Passage to read:
-- begin --
Guy RavehOct 13 20222

Possibly. As we've discussed privately, I think some AI safety groups which are usually lauded are actually net negative 🙃

But I was trying to interpret Neel and not give my own opinion.

Yonatan CaleOct 13 20222

My meta-opinion is that it would be better to see what others think about working on capabilities in top labs, compared to going there without even considering the downsides. What do you think? (A)

And also that before working at "AI safety groups which are usually lauded [but] are actually net negative", it would be better to read comments of people like you. What do you think? (B)

Guy RavehOct 13 20222

I somewhat disagree with both statements.

(A) Sure, it'd be good to have opinions from relevant people, but on the other hand it's non-trivial to figure out who "relevant people" are, and "the general opinion on LW" is probably not the right category. I'd look more at what (1) people actually working in the field, and (2) the broad ML community, think about an org. So maybe the Alignment Forum.

(B) I can only answer on my specific views. My opinion on [MIRI] probably wouldn't really help individuals seeking to work there, since they probably know everything I know and have their own opinions. My opinions are more suitable for discussions on the general AI safety community culture.

Yonatan CaleOct 12 20222

By the way, I personally resonate with your advice on forming an inside view and am taking that path, but it doesn't fit everyone. Some people don't want all that homework, they want to get in a company and write code, and, to be clear, it is common for them to apply to all orgs that [they see their names in EA spaces] or something like that (very wide, many orgs). This is the target audience I'm trying to help.

JJ BalisanOct 18 20223

I would just probably tell people to work in another field than explicitly encouraging goodharting their way to trying to having positive impact in an area with extreme variance.

alex lawsenOct 12 20227

Thinking about where to work seems reasonable, listening to others' thoughts on where to work seems reasonable, this post advises both.

This post also pretty strongly suggests that lesswrong comments are the best choice of others' thoughts, and I would like to see that claim made explicit and then argued for rather than slipped in. As a couple of other comments have noted, lesswrong is far from a perfect signal of the alignment space.

Yonatan CaleOct 12 20222

Thanks (also) for the pushback part!

Do you have an alternative to lesswrong comments that you'd suggest?
-- end --
Supplied data:
-- begin --
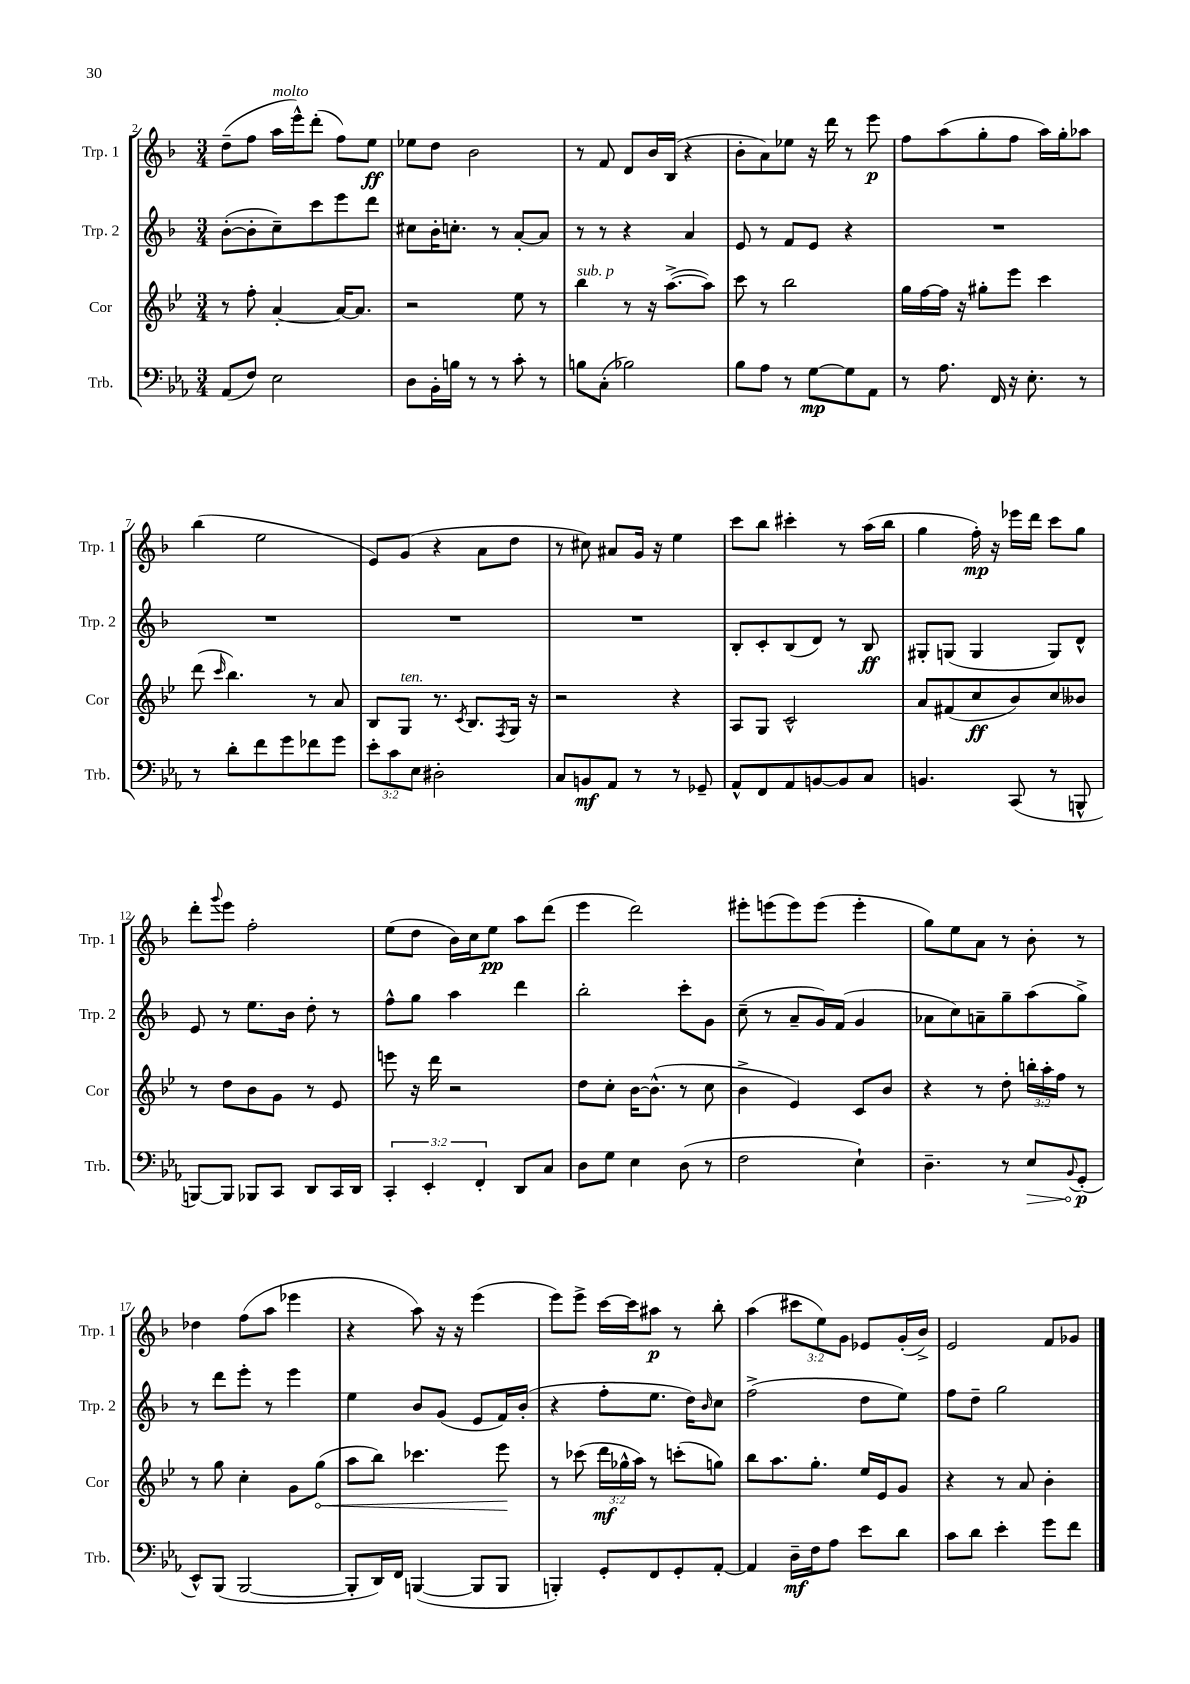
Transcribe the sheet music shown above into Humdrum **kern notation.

**kern	**kern	**kern	**kern
*staff4	*staff3	*staff2	*staff1
*clefF4	*clefG2	*clefG2	*clefG2
*k[b-e-a-]	*k[b-e-]	*k[b-]	*k[b-]
*M3/4	*M3/4	*M3/4	*M3/4
(8AA-/L	8r	([8b-'\L	(8dd~\L
8F/J)	8ff'\	8b-'\]	8ff\J
2E-\	[4a'/	8cc~\)	16aa\LL
.	.	.	16eee^^\J)
.	.	8ccc\	(8ddd'\J
.	16a/_LK	8eee\	8ff\L)
.	8.a/]J	.	.
.	.	8ddd\J	8ee\J
=	=	=	=
8D\L	2r	8cc#\L	8ee-\L
16BB-'\L	.	16b-'\K	8dd\J
16B\JJ	.	8.cc'\J	.
8r	.	.	2b-\
8r	.	8r	.
8c'\	8ee-\	[8a'/L	.
8r	8r	8a/]J	.
=	=	=	=
8B\L	4bb-\	8r	8r
(8C'\J	.	8r	8f/
2B-\)	8r	4r	8d/L
.	16r	.	16b-/L
.	([8.aa^\L	.	(16B-/JJ
.	.	4a/	4r
.	8aa\]J)	.	.
=	=	=	=
8B-\L	8ccc\	8e/	8b-'\L
8A-\J	8r	8r	8a\)
8r	2bb-\	8f/L	8ee-\J
[8G\L	.	8e/J	16r
.	.	.	16ddd\
8G\]	.	4r	8r
8AA-\J	.	.	8eee\
=	=	=	=
8r	16gg\LL	2.r	8ff\L
.	[16ff\	.	.
8.A-\	16ff\]JJ	.	(8aa\
.	16r	.	.
.	8gg#'\L	.	8gg'\
16FF/	.	.	.
16r	8eee-\J	.	8ff\J
8.E-'\	.	.	.
.	4ccc\	.	16aa\LL)
.	.	.	16gg'\J
8r	.	.	8aa-\J
=	=	=	=
8r	(8ddd\	2.r	(4bb-\
.	16qqccc/	.	.
8d'\L	4.bb-\)	.	.
8f\	.	.	2ee\
8g\	.	.	.
8f-\	8r	.	.
8g\J	8a/	.	.
=	=	=	=
12e-'\L	8B-/L	2.r	8e/L)
12c\	.	.	.
.	8G/J	.	(8g/J
12E-\J	.	.	.
2D#'\	8.r	.	4r
.	8qc/	.	.
.	8.B-/L	.	.
.	.	.	8a\L
.	8qF/	.	.
.	16G/Jk	.	8dd\J
.	16r	.	.
=	=	=	=
8C/L	2r	2.r	8r
8BB/	.	.	8cc#\)
8AA-/J	.	.	8a#/L
8r	.	.	16g/Jk
.	.	.	16r
8r	4r	.	4ee\
8GG-~/	.	.	.
=	=	=	=
8AA-^^/L	8A/L	8B-'/L	8ccc\L
8FF/	8G/J	8c'/	8bb-\J
8AA-/	2c^^/	(8B-/	4ccc#'\
[8BB/	.	8d/J)	.
8BB/]	.	8r	8r
8C/J	.	8B-/	(16aa\LL
.	.	.	16bb-\JJ
=	=	=	=
4.BB/	8a/L	8G#'/L	4gg\
.	(8f#/	(8G/J	.
.	8cc/	4G/	16ff'\)
.	.	.	16r
(8CC/	8b-/)	.	16eee-\LL
.	.	.	16ddd\JJ
8r	8cc/	8G/L)	8ccc\L
8BBB^^/	8b--/J	8d^^/J	8gg\J
=	=	=	=
[8BBB/L)	8r	8e/	8ddd'\L
.	.	.	8qqggg/
8BBB/]J	8dd\L	8r	8eee\J
8BBB-/L	8b-\	8.ee\L	2ff'\
8CC/J	8g\J	.	.
.	.	16b-\Jk	.
8DD/L	8r	8dd'\	.
16CC/L	8e-/	8r	.
16DD/JJ	.	.	.
=	=	=	=
6CC'/	8eee\	8ff^^\L	(8ee\L
.	16r	8gg\J	8dd\J
6EE-'/	.	.	.
.	16ddd\	.	.
.	2r	4aa\	16b-\LL)
.	.	.	16cc\J
6FF'/	.	.	.
.	.	.	8ee\J
8DD/L	.	4ddd\	8aa\L
8C/J	.	.	(8ddd\J
=	=	=	=
8D\L	8dd\L	2bb-'\	4eee\
8G\J	8cc'\J	.	.
4E-\	[16b-\LK	.	2ddd\)
.	(8.b-^^\]J	.	.
(8D\	8r	8ccc'\L	.
8r	8cc\	8g\J	.
=	=	=	=
2F\	4b-^\	(8cc~\	8eee#'\L
.	.	8r	(8eee\
.	4e-/)	8a~/L	8eee\)
.	.	16g/L)	(8eee\J
.	.	(16f/JJ	.
4E-`\)	8c/L	4g/	4eee'\
.	8b-/J	.	.
=	=	=	=
4.D~\	4r	8a-\L	8gg\L)
.	.	8cc\)	8ee\
.	8r	8a~\	8a\J
8r	8dd'\	8gg~\	8r
8E-/L	24bb'\LL	(8aa\	8b-'\
.	24aa'\	.	.
.	24ff\JJ	.	.
8qqBB-/	.	.	.
(8GG'/J	8r	8gg^\J)	8r
=	=	=	=
8EE-^^/L)	8r	8r	4dd-\
(8BBB-/J	8gg\	8ddd\L	.
[2BBB-/	4cc'\	8eee'\J	(8ff\L
.	.	8r	8aa\J
.	8g\L	4eee\	4eee-\
.	(8gg\J	.	.
=	=	=	=
8BBB-'/]L	8aa\L	4ee\	4r
16DD/L)	8bb-\J)	.	.
16FF/JJ	.	.	.
([4BBB/	4.ccc-\	8b-/L	8aa\)
.	.	(8g/J	16r
.	.	.	16r
8BBB/]L	.	8e/L	(4eee\
8BBB/J	8eee-\	16f/L)	.
.	.	(16b-'/JJ	.
=	=	=	=
4BBB'/)	8r	4r	8eee\L)
.	(8ccc-\	.	8eee^\J
8GG'/L	24ddd\LL	8ff'\L	[16ccc\LL
.	24gg-^^\	.	.
.	.	.	16ccc\]J
.	24aa\JJ)	.	.
8FF/	8r	8.ee\J	8aa#\J
8GG'/	(8ccc'\L	.	8r
.	.	16dd\LK)	.
.	.	16qqb-/	.
[8AA-'/J	8gg\J)	8cc\J	8bb-'\
=	=	=	=
4AA-/]	8bb-\L	(2ff^\	(4aa\
.	8.aa\	.	.
16D~\LL	.	.	12ccc#\L
16F\J	8.gg'\J	.	.
.	.	.	12ee\)
8A-\J	.	.	.
.	.	.	12g\J
8e-\L	16ee-/LL	8dd\L	8e-/L
.	16e-/J	.	.
8d\J	8g/J	8ee\J)	(16g'/L
.	.	.	16b-^/JJ)
=	=	=	=
8c\L	4r	8ff\L	2e/
8d\J	.	8dd~\J	.
4e-'\	8r	2gg\	.
.	8a/	.	.
8g\L	4b-'\	.	8f/L
8f\J	.	.	8g-/J
==	==	==	==
*-	*-	*-	*-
-- end --
What to do:
Extend the forum discussion above about seeking advice before taking a job in AI safety, beginning directly after its final comment.

Task answer:
WilliamKielyOct 12 20225

Seems like there is a big gap between "Study AI Safety for 2 years before you apply" and reading posts, rather than just the most up-voted comments.

WilliamKielyOct 12 20224

Other feedback: I don't understand why you call some of your suggestions "crazy"/"crazier". Also when you wrote "less joklingly" I had missed the joke. Perhaps your suggestions could be rewritten to be more clear without these words.

Yonatan CaleOct 12 20222

The joke is supposed to be that "reading the post" isn't actually that crazy. I see this wasn't understood (oops!). I'm going to start by trying to get the content right (since lots of people pushed back on it) and then try fixing this too

Yonatan CaleOct 12 20222

I didn't understand, could you say this in other words please?

Or did you mean it like this:

Seems like there is a big gap between ["Study AI Safety for 2 years before you apply" and reading posts], rather than [just the most up-voted comments].

WilliamKielyOct 12 20222

I meant it like that, yes. Seems like there is a big gap between ["Study AI Safety for 2 years before you apply" and reading posts].

Yonatan CaleOct 13 20222

So what would you suggest? Reading a few posts about that org?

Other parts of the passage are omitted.